Chesapeake’s dashboard lists 44 cases over the past two weeks as of Thursday. Virginia Beach reported 591 cases since the start of school; Newport News reported 219; Hampton reported 90 and Norfolk reported 27.
Master said in the schools with screening tests, about 44% of all reported cases were caught. Those cases were mostly asymptomatic and might not have been detected otherwise.
Some districts that started testing programs in the fall had dashboards showing how many asymptomatic cases they caught, which helped reassure family and staff that cases weren’t going undetected. Data from Massachusetts, which has a statewide program similar to what Virginia hopes to start this year, indicated parents and teachers felt more comfortable after testing started.
“Returning to school is stressful and anxiety-provoking for many different reasons, and this is one more way that the whole school community can be reassured,” Faherty said.
Many of the Abbott BinaxNOW rapid tests that Virginia has on hand are from the U.S. Department of Health and Human Services. Additionally, Virginia is set to receive about $250 million from the federal government specifically for school testing.
Forlano said they’d already been planning a school testing pilot program, but the extra funding helped shift their focus to a larger-scale program that will use pooled tests, similar to the program in Massachusetts.
Instead of testing individuals separately, schools would test a group of samples, such as from a whole classroom or sports team. If the group of tests came back positive, they’d follow up with rapid tests, or the slower but more accurate PCR tests. It’s cheaper and more efficient than PCR tests for each person.
“Obviously, we’re testing a lot of people right now for COVID, so it helps with throughput and efficiency in a setting like this,” Forlano said.
Several school districts have told the state they’re interested in the pilot program, but there are a few hurdles schools face before they can start testing.
Schools will need to identify a healthcare partner, get a waiver to allow them to analyze the rapid tests and develop a plan of who will administer the tests.
Results would be uploaded through the VDH’s reporting portal, and schools will need plans in place for when students test positive.
The RAND report found that some of the schools with the most success had a dedicated partnership with a healthcare provider.
“We did find schools could figure this out on their own and use their own staff and their own resources, but it is much easier if you’re going to scale this up to have some kind of external provider who specializes in this,” Master said.

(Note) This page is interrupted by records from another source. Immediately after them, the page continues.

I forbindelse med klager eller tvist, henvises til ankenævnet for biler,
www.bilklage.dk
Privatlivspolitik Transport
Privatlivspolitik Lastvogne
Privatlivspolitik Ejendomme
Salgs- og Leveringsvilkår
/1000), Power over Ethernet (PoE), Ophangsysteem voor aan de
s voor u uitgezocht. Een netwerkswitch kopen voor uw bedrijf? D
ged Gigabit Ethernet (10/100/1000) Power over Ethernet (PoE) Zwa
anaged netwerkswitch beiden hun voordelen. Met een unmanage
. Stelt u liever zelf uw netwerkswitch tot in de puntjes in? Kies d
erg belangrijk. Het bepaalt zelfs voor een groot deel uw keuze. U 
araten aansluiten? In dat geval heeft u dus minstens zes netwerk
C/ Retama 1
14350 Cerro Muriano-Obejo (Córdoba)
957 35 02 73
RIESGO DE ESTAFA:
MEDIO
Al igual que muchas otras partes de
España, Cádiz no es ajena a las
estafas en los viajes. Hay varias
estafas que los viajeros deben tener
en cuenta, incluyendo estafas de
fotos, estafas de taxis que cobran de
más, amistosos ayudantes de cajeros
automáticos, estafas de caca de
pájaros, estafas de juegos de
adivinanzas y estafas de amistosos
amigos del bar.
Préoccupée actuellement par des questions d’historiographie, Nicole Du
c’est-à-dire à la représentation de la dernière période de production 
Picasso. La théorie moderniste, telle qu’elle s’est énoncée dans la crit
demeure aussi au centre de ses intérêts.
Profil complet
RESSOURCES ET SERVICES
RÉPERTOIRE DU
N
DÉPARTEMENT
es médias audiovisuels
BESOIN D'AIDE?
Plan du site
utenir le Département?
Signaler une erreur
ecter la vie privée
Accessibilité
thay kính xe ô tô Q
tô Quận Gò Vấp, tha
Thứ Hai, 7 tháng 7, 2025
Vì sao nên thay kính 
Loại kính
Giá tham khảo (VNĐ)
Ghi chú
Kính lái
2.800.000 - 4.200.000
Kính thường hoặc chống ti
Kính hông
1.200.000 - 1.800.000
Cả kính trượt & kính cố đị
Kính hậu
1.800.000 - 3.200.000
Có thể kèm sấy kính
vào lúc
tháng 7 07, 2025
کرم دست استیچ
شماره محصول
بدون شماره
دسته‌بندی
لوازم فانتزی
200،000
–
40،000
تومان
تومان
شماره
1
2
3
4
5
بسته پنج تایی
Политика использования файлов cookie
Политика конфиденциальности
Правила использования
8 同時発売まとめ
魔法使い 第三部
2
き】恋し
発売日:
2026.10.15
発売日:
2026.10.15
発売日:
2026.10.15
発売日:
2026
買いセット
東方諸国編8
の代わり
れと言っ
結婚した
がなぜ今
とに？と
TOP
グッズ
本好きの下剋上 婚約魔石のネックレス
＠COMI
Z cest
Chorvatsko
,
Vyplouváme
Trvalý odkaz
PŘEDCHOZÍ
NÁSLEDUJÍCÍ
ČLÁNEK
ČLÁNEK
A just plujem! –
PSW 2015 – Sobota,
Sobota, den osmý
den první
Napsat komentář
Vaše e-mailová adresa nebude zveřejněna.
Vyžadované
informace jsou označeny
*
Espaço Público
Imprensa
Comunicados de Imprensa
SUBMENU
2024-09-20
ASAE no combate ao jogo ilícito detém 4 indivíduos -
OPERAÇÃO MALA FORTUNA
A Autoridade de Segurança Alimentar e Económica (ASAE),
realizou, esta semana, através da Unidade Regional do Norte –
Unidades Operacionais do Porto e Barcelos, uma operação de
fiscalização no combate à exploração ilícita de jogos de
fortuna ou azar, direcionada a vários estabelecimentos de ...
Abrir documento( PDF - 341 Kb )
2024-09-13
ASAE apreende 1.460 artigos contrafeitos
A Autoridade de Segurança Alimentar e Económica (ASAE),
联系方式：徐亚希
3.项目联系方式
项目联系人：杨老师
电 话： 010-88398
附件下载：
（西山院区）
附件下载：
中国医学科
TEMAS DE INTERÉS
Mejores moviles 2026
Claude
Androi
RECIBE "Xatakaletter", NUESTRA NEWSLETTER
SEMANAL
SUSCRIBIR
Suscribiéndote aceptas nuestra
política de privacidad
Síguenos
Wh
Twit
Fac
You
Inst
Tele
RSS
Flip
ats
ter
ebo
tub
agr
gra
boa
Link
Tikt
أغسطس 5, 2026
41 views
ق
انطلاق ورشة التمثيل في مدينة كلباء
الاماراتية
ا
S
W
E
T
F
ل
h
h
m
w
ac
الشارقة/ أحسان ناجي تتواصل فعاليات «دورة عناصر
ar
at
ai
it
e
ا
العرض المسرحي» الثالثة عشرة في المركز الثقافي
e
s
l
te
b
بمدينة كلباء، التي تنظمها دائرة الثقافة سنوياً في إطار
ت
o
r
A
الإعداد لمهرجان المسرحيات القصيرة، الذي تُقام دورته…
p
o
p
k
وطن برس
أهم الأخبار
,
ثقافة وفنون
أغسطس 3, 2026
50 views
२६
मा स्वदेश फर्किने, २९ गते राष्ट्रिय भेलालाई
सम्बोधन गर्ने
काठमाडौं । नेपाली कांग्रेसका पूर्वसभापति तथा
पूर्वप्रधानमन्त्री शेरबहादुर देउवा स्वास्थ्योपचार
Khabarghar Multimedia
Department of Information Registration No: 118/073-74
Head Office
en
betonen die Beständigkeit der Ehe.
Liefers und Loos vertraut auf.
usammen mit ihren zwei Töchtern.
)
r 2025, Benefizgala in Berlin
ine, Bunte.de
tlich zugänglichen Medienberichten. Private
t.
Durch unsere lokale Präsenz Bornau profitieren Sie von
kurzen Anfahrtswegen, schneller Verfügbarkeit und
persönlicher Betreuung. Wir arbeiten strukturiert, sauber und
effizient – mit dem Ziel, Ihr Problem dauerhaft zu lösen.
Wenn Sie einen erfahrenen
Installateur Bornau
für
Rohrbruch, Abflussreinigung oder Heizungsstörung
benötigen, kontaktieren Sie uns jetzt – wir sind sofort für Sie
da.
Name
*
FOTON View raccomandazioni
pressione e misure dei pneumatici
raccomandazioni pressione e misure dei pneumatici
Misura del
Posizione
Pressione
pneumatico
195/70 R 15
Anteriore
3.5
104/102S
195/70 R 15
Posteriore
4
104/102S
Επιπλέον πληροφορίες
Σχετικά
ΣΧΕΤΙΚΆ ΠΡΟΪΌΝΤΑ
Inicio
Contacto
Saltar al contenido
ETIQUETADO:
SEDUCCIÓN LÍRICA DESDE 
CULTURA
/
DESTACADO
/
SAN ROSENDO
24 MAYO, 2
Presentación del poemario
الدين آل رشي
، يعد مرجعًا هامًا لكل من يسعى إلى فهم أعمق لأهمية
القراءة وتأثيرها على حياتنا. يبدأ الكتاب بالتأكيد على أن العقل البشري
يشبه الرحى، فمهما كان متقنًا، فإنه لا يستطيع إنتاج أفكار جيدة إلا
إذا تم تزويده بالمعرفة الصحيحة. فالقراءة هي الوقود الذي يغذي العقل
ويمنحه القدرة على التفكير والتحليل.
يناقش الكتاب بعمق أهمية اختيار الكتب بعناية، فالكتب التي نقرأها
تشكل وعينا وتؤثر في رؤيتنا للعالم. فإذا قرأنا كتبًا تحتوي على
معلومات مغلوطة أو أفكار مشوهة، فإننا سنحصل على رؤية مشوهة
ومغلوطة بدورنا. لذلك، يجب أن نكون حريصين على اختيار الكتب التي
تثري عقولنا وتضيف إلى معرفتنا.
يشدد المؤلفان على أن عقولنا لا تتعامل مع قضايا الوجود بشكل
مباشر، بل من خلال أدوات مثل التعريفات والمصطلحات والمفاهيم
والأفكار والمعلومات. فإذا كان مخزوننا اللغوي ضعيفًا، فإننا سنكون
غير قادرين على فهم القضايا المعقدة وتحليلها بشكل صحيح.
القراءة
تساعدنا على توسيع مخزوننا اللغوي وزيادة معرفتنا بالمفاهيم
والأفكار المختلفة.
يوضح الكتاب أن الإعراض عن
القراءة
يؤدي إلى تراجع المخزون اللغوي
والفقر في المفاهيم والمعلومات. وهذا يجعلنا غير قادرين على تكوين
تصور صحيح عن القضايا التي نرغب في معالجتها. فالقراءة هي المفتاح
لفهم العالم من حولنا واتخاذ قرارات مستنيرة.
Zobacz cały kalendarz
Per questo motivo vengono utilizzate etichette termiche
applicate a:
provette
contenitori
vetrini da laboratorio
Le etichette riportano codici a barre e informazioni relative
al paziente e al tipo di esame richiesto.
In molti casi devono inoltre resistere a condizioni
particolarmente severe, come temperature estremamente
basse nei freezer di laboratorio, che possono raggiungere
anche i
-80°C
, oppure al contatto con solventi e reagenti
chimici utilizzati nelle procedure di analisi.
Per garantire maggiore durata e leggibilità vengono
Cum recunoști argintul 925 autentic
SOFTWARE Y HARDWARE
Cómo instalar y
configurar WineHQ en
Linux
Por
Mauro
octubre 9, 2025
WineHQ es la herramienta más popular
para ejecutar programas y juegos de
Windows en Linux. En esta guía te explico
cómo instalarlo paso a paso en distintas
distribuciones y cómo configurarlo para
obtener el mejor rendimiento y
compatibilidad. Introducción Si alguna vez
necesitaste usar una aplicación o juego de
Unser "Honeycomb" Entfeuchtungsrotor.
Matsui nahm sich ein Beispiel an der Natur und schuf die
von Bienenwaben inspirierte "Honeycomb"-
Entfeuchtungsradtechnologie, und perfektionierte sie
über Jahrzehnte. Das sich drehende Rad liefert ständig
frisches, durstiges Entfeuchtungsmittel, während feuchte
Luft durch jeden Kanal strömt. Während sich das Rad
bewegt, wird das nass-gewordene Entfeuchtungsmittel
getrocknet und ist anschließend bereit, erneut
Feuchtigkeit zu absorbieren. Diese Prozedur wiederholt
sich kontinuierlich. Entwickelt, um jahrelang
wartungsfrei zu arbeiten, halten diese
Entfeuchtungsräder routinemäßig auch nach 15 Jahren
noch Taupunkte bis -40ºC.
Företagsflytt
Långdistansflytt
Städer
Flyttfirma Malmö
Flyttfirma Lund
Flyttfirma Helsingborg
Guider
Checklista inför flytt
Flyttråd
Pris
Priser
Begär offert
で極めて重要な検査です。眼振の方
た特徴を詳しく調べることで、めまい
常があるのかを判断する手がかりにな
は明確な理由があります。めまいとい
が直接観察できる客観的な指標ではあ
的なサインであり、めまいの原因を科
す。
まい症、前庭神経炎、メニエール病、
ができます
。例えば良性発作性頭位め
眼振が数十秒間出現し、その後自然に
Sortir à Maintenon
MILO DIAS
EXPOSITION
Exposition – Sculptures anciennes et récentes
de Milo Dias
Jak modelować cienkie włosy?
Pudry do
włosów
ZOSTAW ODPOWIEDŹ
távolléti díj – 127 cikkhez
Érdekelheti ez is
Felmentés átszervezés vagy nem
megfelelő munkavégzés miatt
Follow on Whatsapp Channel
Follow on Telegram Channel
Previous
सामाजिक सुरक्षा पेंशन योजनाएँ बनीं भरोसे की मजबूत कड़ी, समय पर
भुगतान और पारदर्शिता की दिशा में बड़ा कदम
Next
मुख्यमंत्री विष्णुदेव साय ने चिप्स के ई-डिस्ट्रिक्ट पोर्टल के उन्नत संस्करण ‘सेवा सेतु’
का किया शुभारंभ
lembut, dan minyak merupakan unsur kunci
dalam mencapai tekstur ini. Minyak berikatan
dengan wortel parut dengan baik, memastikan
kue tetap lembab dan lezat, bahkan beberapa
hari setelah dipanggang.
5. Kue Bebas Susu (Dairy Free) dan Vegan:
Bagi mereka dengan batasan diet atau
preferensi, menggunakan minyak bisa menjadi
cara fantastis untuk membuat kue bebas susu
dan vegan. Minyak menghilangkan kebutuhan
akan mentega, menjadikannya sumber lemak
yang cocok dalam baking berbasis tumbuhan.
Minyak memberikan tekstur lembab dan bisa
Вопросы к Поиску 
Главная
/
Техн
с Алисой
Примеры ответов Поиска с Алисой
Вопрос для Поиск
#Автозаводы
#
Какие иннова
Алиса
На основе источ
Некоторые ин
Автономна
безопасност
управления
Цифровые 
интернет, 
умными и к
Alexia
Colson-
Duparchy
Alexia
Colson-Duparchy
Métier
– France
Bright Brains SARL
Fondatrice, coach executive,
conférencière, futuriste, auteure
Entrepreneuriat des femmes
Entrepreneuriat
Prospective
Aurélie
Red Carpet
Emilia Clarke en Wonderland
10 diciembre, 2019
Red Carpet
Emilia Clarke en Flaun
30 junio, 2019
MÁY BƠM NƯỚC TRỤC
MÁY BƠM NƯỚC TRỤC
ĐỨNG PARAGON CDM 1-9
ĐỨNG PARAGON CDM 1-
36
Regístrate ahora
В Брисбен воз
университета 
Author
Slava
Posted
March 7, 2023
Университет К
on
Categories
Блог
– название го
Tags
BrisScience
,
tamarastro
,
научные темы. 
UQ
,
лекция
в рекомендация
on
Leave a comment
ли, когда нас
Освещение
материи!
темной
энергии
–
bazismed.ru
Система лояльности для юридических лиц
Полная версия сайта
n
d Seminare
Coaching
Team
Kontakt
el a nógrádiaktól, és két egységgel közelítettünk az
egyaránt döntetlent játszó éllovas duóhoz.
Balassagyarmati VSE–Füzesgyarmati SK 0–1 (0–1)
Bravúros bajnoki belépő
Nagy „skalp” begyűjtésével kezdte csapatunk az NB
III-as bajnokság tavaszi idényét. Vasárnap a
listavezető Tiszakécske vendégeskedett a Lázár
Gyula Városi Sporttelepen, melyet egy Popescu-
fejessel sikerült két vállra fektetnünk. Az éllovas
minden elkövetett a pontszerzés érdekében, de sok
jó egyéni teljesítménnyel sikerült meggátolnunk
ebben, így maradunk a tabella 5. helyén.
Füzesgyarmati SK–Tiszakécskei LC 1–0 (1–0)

Schools will also need to get consent from parents and staff. Virginia’s program will be voluntary — the VDH has provided some sample consent forms, although they expect some schools to create their own.
Participation was one of the major barriers that schools faced when they tried testing programs this fall. Schools that had some of the highest participation, the RAND researchers found, spent a lot of time addressing community concerns and came up with incentives to encourage families to opt-in.
“We hope people are interested in participating, because the testing programs are only as valuable as they are interested,” Forlano said. “You need people to people to participate and be willing to be tested on a regular basis. That’s going to be the key.”